I’ve taken this fridge on a few trips now — a week-long backcountry truck camping trip near Nordegg, a late-season elk hunt in the foothills, and a couple of weekend getaways with the family. In every scenario, it performed flawlessly. In this review, I’m going to break down exactly why I think this fridge deserves a spot in your rig.

Quick Facts to Remember
- The BougeRV CRX2 cools from 77°F to 32°F in approximately 10 minutes — genuinely one of the fastest cool-downs in its class.
- The dual-zone design lets you run one side as a fridge and the other as a freezer simultaneously.
- The built-in battery system (sold as a bundle with the 220Wh power station) means you can keep food cold without being plugged into your vehicle at all.
- Temperature range of -4°F to 68°F (-20°C to 20°C) makes it suitable for everything from cold drinks to hard-frozen meat.
- At 39.68 lbs (18 kg), it’s not ultralight, but the integrated wheels and dual handles make it genuinely manageable on your own.
- 2-year warranty from BougeRV.

## Apply what you read
1) Based on the fridge review above, decide whether each statement agrees with it: (a) The fridge can chill from 77°F to 32°F in about 10 minutes. (b) The fridge weighs less than 30 pounds. (c) BougeRV backs the fridge with a three-year warranty. For each, answer yes or no and quote the words that settle it.
2) According to the fridge review, what temperature range does the fridge cover?
3) List every trip the fridge review says the fridge was taken on.

## Given information
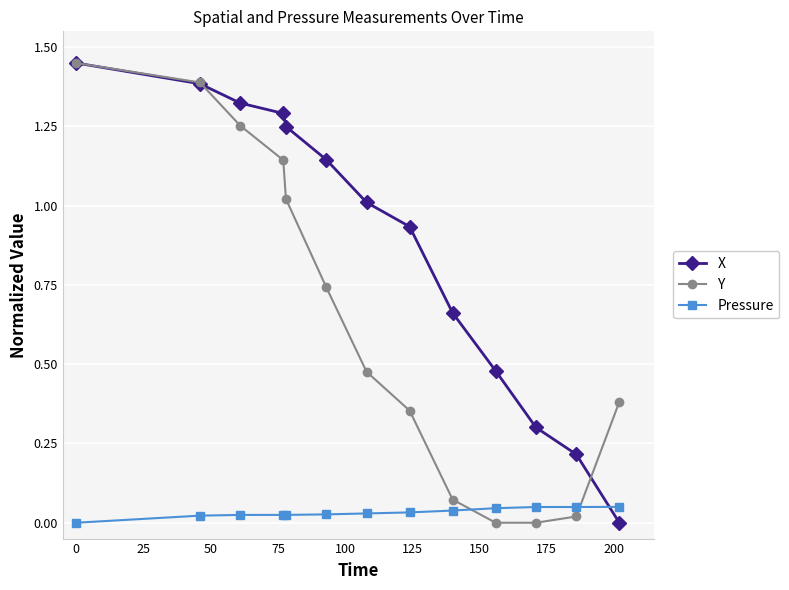

Which series ends up on top after the final intersection of Pressure and X?

Pressure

## Solutions
1)
(a) Yes: "cools from 77°F to 32°F in approximately 10 minutes"
(b) No: "At 39.68 lbs (18 kg), it’s not ultralight"
(c) No: "2-year warranty from BougeRV."

2) -4°F to 68°F (-20°C to 20°C).

3)
- A week-long backcountry truck camping trip near Nordegg
- A late-season elk hunt in the foothills
- A couple of weekend getaways with the family